To hear some people talk, the working class is like a rare species of bird or a mythical creature like gnomes cavorting among the toadstools. The truth is, you do not have to go anywhere to find working-class people. They are everywhere you look! They are your friends and they are your neighbors. They are the people who drive your cabs and serve you food. They are the security guards at the office building where you work. Unless you are part of the bourgeoisie (and it’s fine if you are; class traitors are part of a great leftist tradition going all the way back to original communist gangster Friedrich Engels), they are your co-workers! Talking to them is as simple as having a conversation with them about how their day is going, when their shift ends, or how long it is before they get to go home. Most working-class people are more than happy to talk to anyone (besides the boss) about how alienated they are under capitalism. From there, a conversation about workplace organizing is an easy next step.
IV. THE WORKING CLASS SHOULD LEAD.
Perhaps the most dangerous mistake many leftists make is to assume the working class are helpless, hopeless, and politically idle, and are waiting in a kind of ideological limbo from those of us who come from on high to liberate them. But disorganization is not helplessness! The truth is that the working class has been organizing for its own interests long before we ever came along. When we say we believe in workers controlling the means of production, that means the workers are the ones we trust to organize for themselves. All workers know their workplaces, their social conditions, and the nature of their exploitation. They may not have the language to describe it or the know-how to resist it, but we don’t need to explain their own lives to them. As one of the speakers at our convention this year, a grocery worker encountering DSA for the first time, put it: “We do not need saviors. We just need people with knowledge and organization to stand with us.”
V. DON’T GET HIGH ON YOUR OWN SUPPLY.
Okay, technically, that’s one of the Ten Crack Commandments, but related to the above, it’s desirable to introduce Marxist language to the working class, because it’s for them to use in pursuit of their own liberation. But it’s easy to overwhelm people with jargon, or use particular academic argot that can be confusing to newcomers to theory. By the same token, it’s important to remember that it is class that binds us, and while moving in unfamiliar circles allows for lots of opportunities to introduce related forms of liberatory solidarity, we shouldn’t disqualify people from membership in the working class because they aren’t as politically developed as we are or as socially integrated as we are. Once we unite them in struggle, we will have plenty of time to help them move beyond whatever prejudices they retain from growing up in a reactionary environment encouraged by the bosses. You were a worker first, and so are they. Having comrades who trust you is better than being assured of your own righteousness.
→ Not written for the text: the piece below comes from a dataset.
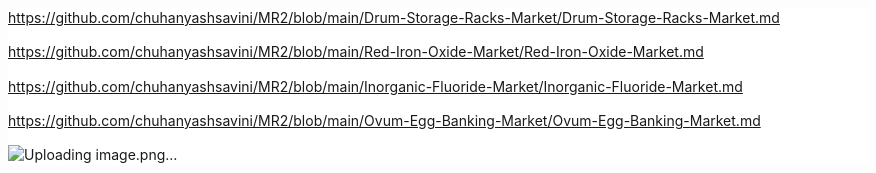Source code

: https://github.com/chuhanyashsavini/MR2/blob/main/Drum-Storage-Racks-Market/Drum-Storage-Racks-Market.md</a></p><p><a href=" https://github.com/chuhanyashsavini/MR2/blob/main/Red-Iron-Oxide-Market/Red-Iron-Oxide-Market.md"> https://github.com/chuhanyashsavini/MR2/blob/main/Red-Iron-Oxide-Market/Red-Iron-Oxide-Market.md</a></p><p><a href=" https://github.com/chuhanyashsavini/MR2/blob/main/Inorganic-Fluoride-Market/Inorganic-Fluoride-Market.md"> https://github.com/chuhanyashsavini/MR2/blob/main/Inorganic-Fluoride-Market/Inorganic-Fluoride-Market.md</a></p><p><a href=" https://github.com/chuhanyashsavini/MR2/blob/main/Ovum-Egg-Banking-Market/Ovum-Egg-Banking-Market.md"> https://github.com/chuhanyashsavini/MR2/blob/main/Ovum-Egg-Banking-Market/Ovum-Egg-Banking-Market.md</a></p>
![Uploading image.png…]()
If we could distill all of this into a single Golden Rule, it would be “Don’t other the working class.” The working class is you, it’s us, it’s practically everyone. As our chapter strives to teach in our political education platform, we do not value the working class as the means to revolution because it is uniquely moral, especially politically developed, or the most oppressed; we value the working class because it is us, in our vast numbers, a huge army of labor equipped and suited to fight the bosses and overthrow the rule of capital for the benefit of all. For workers to be a class of themselves and for themselves, they must be seen as ourselves, our allies, and our comrades – not an exotic animal at the zoo. Reject the egoistic notion that you are different, better, or even inferior to other workers and embrace the totality of solidarity, and you will begin to see that the path to building a mass movement of the multi-racial working class is not as rocky a road as it may seem.